Reading the book Au secours de la couture, we quickly realized that the book published in 1929 was very much influenced by Madeleine Vionnet. The author Georges Le Fevre dedicates his book to the famous couturière. The first chapters take place at her fashion house. Here is an excerpt of an interview of Madeleine Vionnet :

” – Je ne suis, monsieur, qu’une ouvrière. Mais je suis une Ouvrière.

« Quand je dis cela, on me répond par un sourire attendri. Tout le monde est ravi de ma modestie. Je ne connais pas, moi, de plus beau titre de noblesse. Question de point de vue. Tous ceux qui m’entourent ne s aperçoivent pas que je me réclame d’une lignée qui va s’éteindre. Ils prennent mon orgueil pour de l’humilité. Ils s’insurgent avec des mines offensés : « Nous ne parlons pas de votre métier, nous vous parlons de votre Art… » Et ils ouvrent la bouche toute grande pour prononcer ça, sans se douter qu’autrefois il n’y avait qu’un seul mot pour signifier les deux choses.

- Mais l’ouvrière que vous avez été…

- Je n’ai pas cessé de l’être.

- Je veux dire : « Ce qui fut votre métier… »

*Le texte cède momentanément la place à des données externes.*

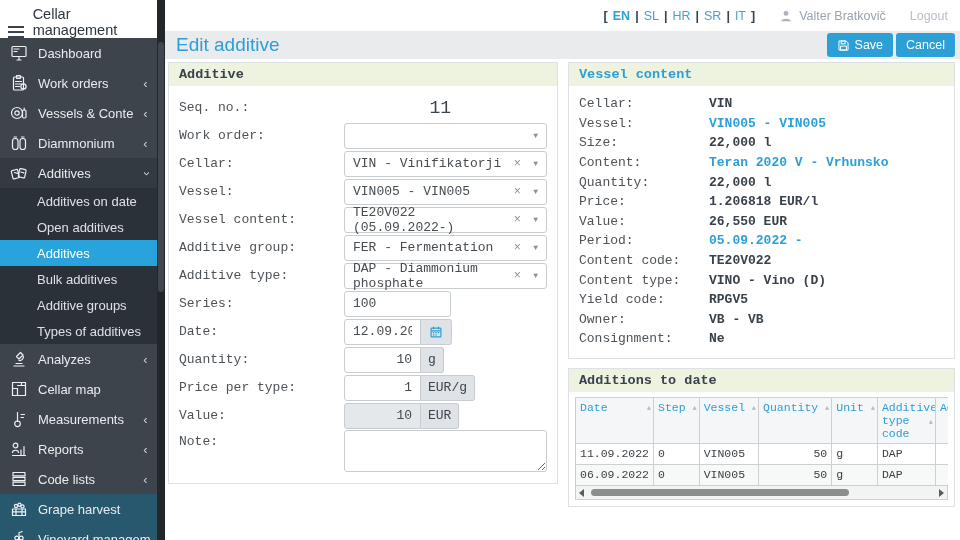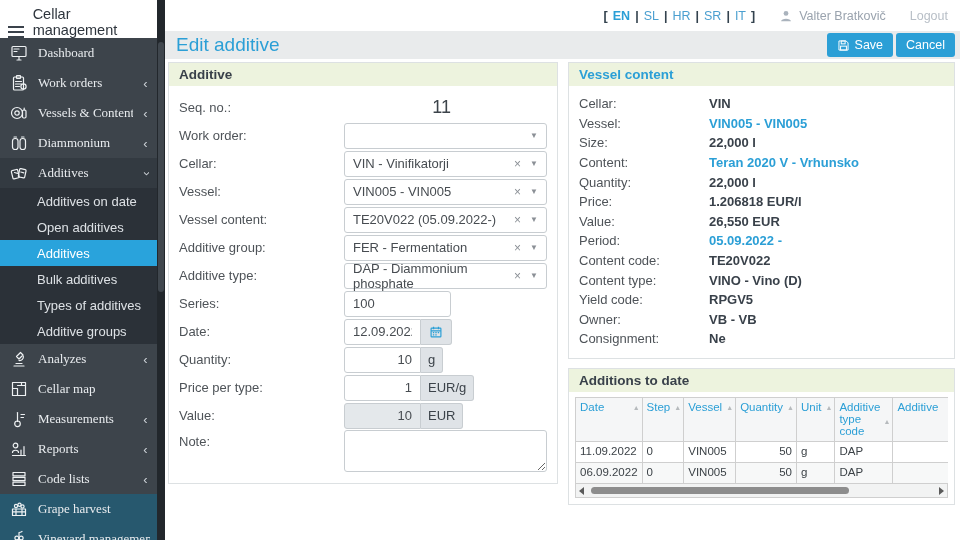--- a/index.html
+++ b/index.html
@@ -20,7 +20,7 @@
   .nav-item.teal { background:#27586e; }
   .nav-ico { width:23px; flex:0 0 23px; display:flex; align-items:center; justify-content:center; }
   .nav-ico svg { stroke:#eef1f3; fill:none; stroke-width:1.2; stroke-linecap:round; stroke-linejoin:round; }
-  .nav-label { flex:1; white-space:nowrap; overflow:hidden;font-family:Liberation Serif, serif; }
+  .nav-label { flex:1; white-space:nowrap; overflow:hidden; }
   .chev { color:#ccd1d6; font-size:13px; line-height:1; width:9px; text-align:center; }
   .chev.down { transform:rotate(-90deg); }
   .submenu { background:#2b3138; }

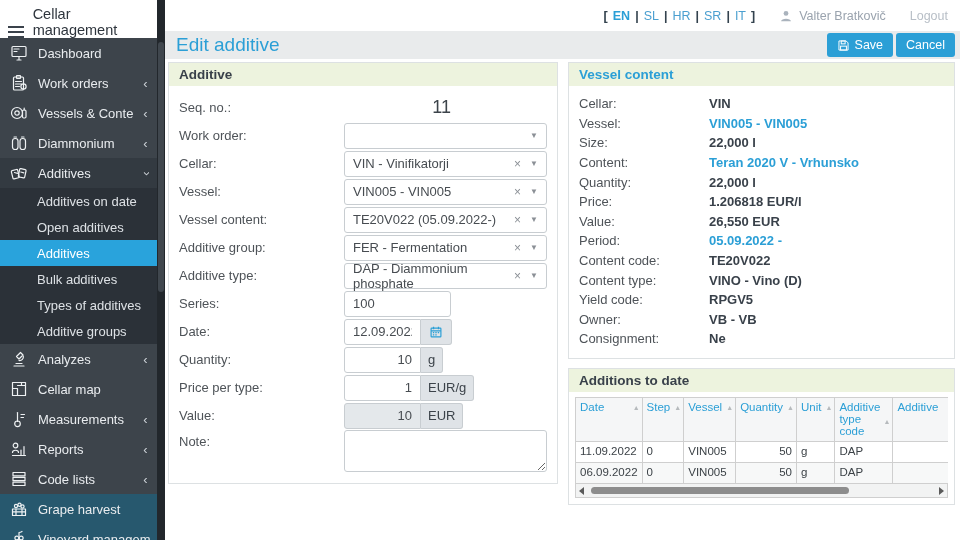--- a/index.html
+++ b/index.html
@@ -40,7 +40,7 @@
   .btn { height:24px; background:#2b9fd6; color:#fff; border:none; border-radius:3px; font-size:12.5px; display:inline-flex; align-items:center; gap:5px; padding:0 10px; margin-left:3px; cursor:pointer; font-family:inherit; }
   .btn svg { stroke:#fff; fill:none; stroke-width:1.5; }
 
-  .content { display:flex; padding:3px 5px 0 3px; gap:10px; align-items:flex-start; }
+  .content { display:flex; padding:3px 5px 0 3px; gap:10px; align-items:flex-start;font-family:Liberation Mono, monospace; }
   .panel { border:1px solid #dde1e3; background:#fff; }
   .panel-hd { background:#edf3de; padding:4px 10px; font-size:13.5px; font-weight:bold; color:#39414a; }
   .panel-hd.cyan { color:#2b9fd6; }

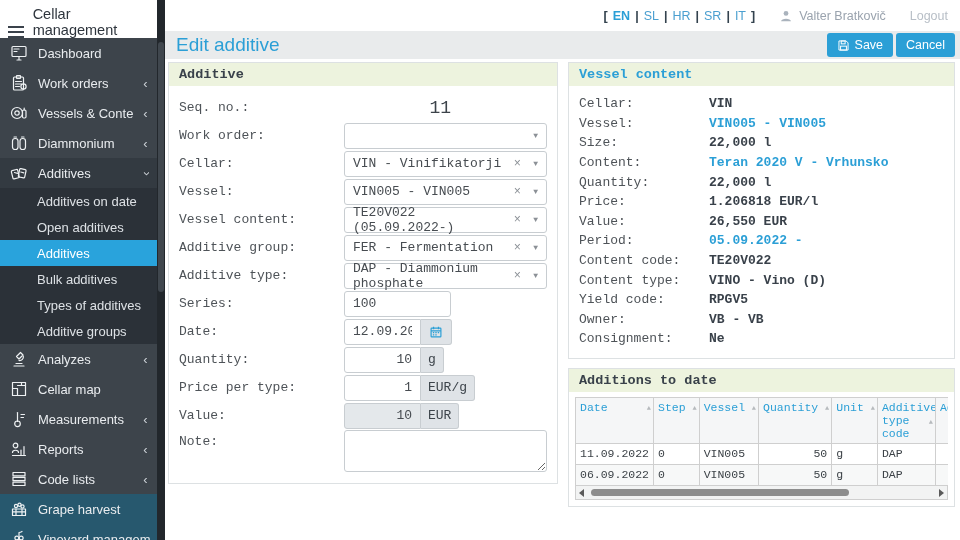--- a/index.html
+++ b/index.html
@@ -173,10 +173,10 @@
             <span>Bulk additives</span>
           </div>
         <div class="sub-item">
+            <span>Additive groups</span>
+          </div>
+        <div class="sub-item">
             <span>Types of additives</span>
-          </div>
-        <div class="sub-item">
-            <span>Additive groups</span>
           </div>
       </div>
       <div class="nav-item">

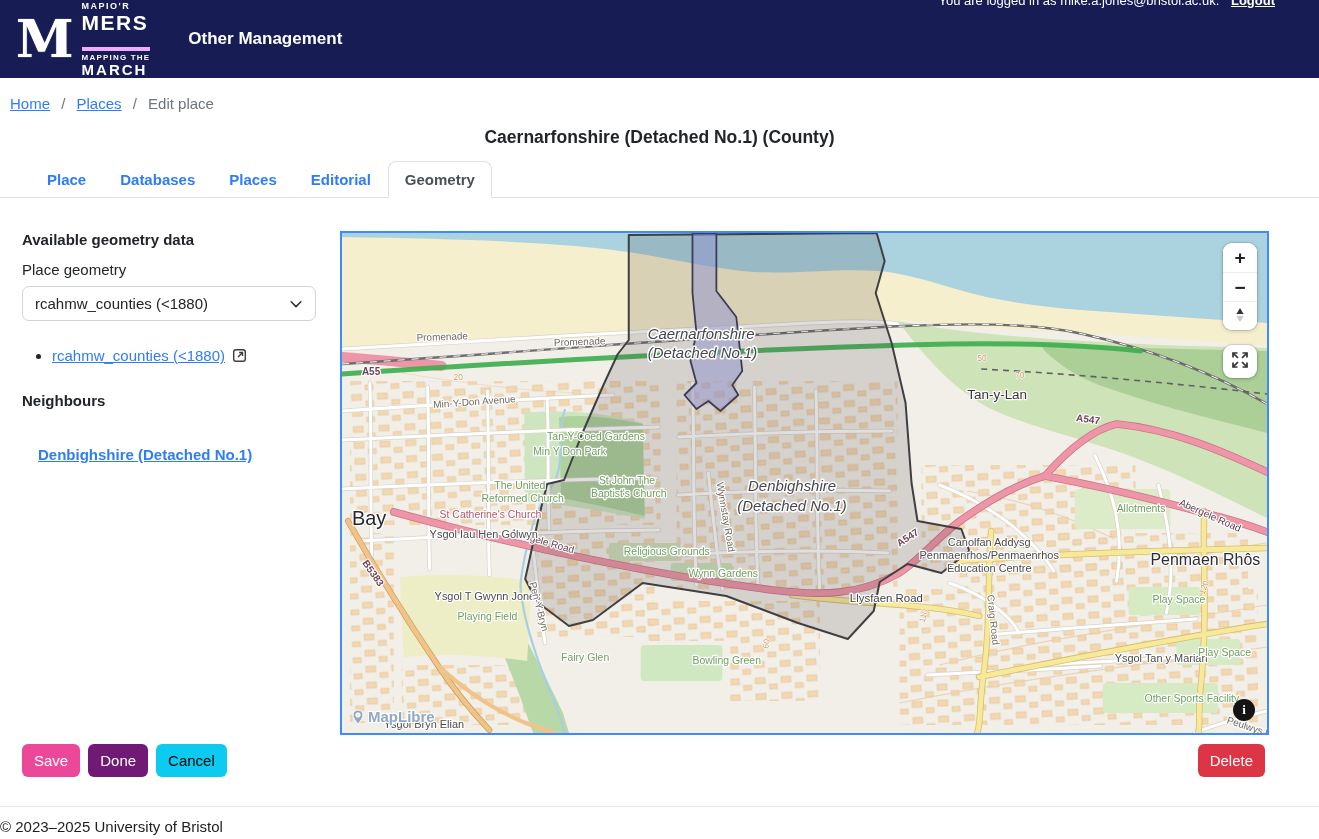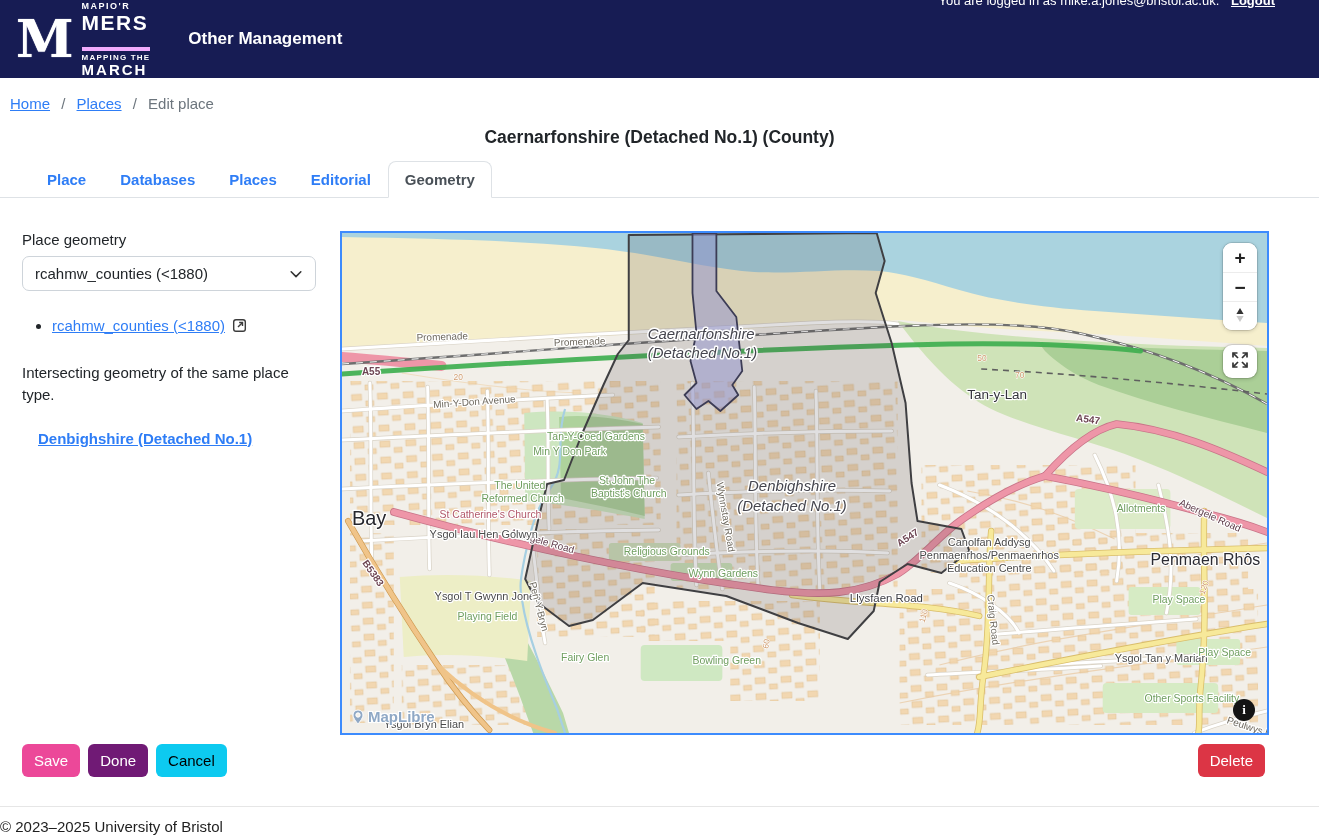--- a/index.html
+++ b/index.html
@@ -125,6 +125,7 @@
 
 <div class="main">
   <div class="sidebar">
+    <h2>Available geometry data</h2>
     <p class="field-label">Place geometry</p>
     <div class="select">
       <span>rcahmw_counties (&lt;1880)</span>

- Je n’ai pas cessé de l’approfondir. Je ne connais qu’un langage : celui des épingles et de la mousseline à patron.

Elle ajoute :

- Vous voyez bien, monsieur, qu’il ne faut pas chercher à me faire peur avec de grands mots. Que voulez-vous avoir de moi ?

- Le secret de votre réussite

- Encore les grands mots. A douze ans, j’étais « lapin de couloir ». J’ai appris à manier le tissu en le portant sur mes épaules, par pièce de trente mètres. J’ai appris à manier l’aiguille en me piquant les doigts. Il faut connaître la Matière, l’éprouver de l’œil et de la main. Déjouer ses ruses, épier ses traitrises. Il faut savoir comment elle se défend pour la vaincre et l’obliger à obéir. Quand on la possède bien il ne reste plus qu’à lui faire dire quelque chose… “

Au secours de la couture, par Georges Le Fevre.